Excerpts from a dataset
Start of Block
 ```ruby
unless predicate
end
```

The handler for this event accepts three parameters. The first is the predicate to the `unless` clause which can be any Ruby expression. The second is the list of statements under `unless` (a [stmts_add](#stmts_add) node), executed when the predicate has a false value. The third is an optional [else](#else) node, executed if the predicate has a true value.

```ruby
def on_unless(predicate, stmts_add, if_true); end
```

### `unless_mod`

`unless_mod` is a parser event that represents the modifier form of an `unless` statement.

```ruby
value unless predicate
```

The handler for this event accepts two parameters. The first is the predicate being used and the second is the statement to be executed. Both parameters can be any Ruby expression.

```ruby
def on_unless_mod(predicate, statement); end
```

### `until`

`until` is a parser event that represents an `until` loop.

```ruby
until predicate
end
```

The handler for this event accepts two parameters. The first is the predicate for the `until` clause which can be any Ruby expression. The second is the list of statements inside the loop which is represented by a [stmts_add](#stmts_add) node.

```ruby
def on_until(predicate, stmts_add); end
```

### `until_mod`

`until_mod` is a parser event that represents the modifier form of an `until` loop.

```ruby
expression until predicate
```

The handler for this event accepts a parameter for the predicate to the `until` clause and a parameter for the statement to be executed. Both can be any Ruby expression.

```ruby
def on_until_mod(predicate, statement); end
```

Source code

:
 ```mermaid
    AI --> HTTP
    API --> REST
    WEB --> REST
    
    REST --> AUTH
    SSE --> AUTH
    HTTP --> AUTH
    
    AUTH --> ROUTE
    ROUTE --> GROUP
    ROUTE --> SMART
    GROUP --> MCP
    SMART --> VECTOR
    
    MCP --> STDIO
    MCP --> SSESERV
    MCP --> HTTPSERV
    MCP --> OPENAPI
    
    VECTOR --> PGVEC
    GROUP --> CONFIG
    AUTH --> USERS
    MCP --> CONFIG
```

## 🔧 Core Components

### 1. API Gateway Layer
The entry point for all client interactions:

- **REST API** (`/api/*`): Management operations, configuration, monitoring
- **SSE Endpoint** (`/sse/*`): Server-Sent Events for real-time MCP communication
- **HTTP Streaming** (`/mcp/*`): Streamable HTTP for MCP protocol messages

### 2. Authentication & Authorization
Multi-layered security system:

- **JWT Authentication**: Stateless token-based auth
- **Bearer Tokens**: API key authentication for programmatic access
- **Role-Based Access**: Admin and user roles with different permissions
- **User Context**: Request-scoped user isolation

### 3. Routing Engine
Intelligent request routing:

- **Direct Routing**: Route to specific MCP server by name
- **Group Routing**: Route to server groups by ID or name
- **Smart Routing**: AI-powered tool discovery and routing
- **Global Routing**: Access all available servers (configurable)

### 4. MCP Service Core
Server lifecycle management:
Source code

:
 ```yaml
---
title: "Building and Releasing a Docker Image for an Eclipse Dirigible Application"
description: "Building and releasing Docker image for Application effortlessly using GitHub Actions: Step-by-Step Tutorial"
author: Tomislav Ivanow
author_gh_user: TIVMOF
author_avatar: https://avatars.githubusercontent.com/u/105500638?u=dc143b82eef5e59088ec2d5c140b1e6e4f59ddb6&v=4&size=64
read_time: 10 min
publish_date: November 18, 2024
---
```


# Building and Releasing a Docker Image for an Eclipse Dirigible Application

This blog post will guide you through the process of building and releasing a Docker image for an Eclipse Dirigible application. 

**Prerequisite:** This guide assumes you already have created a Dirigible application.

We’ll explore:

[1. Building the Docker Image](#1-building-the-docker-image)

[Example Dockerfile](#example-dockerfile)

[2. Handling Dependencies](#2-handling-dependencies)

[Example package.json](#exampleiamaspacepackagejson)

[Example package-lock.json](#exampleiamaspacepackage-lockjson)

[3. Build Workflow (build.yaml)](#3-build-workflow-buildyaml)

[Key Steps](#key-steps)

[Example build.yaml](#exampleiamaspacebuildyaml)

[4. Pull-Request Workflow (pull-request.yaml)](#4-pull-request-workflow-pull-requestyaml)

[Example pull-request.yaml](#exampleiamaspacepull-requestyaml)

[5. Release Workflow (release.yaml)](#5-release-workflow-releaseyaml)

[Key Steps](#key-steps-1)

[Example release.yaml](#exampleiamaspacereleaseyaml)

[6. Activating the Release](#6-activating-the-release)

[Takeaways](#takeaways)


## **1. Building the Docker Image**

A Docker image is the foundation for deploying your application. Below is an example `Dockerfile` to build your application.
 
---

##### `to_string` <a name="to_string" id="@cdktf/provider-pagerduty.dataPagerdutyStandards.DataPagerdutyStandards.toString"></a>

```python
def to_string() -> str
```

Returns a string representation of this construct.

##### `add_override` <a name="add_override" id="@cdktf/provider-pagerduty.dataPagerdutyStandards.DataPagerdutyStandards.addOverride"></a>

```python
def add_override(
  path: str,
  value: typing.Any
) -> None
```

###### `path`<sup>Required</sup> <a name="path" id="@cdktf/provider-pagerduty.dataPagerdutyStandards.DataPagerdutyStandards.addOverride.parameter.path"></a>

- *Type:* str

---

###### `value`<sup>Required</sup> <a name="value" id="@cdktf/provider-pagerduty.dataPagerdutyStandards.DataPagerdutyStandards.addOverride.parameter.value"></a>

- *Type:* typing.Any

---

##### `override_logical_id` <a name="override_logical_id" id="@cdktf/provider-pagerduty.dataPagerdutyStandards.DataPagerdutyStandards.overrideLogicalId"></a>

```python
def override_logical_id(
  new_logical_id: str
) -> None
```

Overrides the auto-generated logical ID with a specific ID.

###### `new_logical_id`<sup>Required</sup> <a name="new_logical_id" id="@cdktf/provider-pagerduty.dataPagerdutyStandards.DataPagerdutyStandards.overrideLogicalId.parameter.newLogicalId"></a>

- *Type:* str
End of Block
Work item
From the data above, copy each line that has the string "overrideLogicalId".

Solution
##### `override_logical_id` <a name="override_logical_id" id="@cdktf/provider-pagerduty.dataPagerdutyStandards.DataPagerdutyStandards.overrideLogicalId"></a>
###### `new_logical_id`<sup>Required</sup> <a name="new_logical_id" id="@cdktf/provider-pagerduty.dataPagerdutyStandards.DataPagerdutyStandards.overrideLogicalId.parameter.newLogicalId"></a>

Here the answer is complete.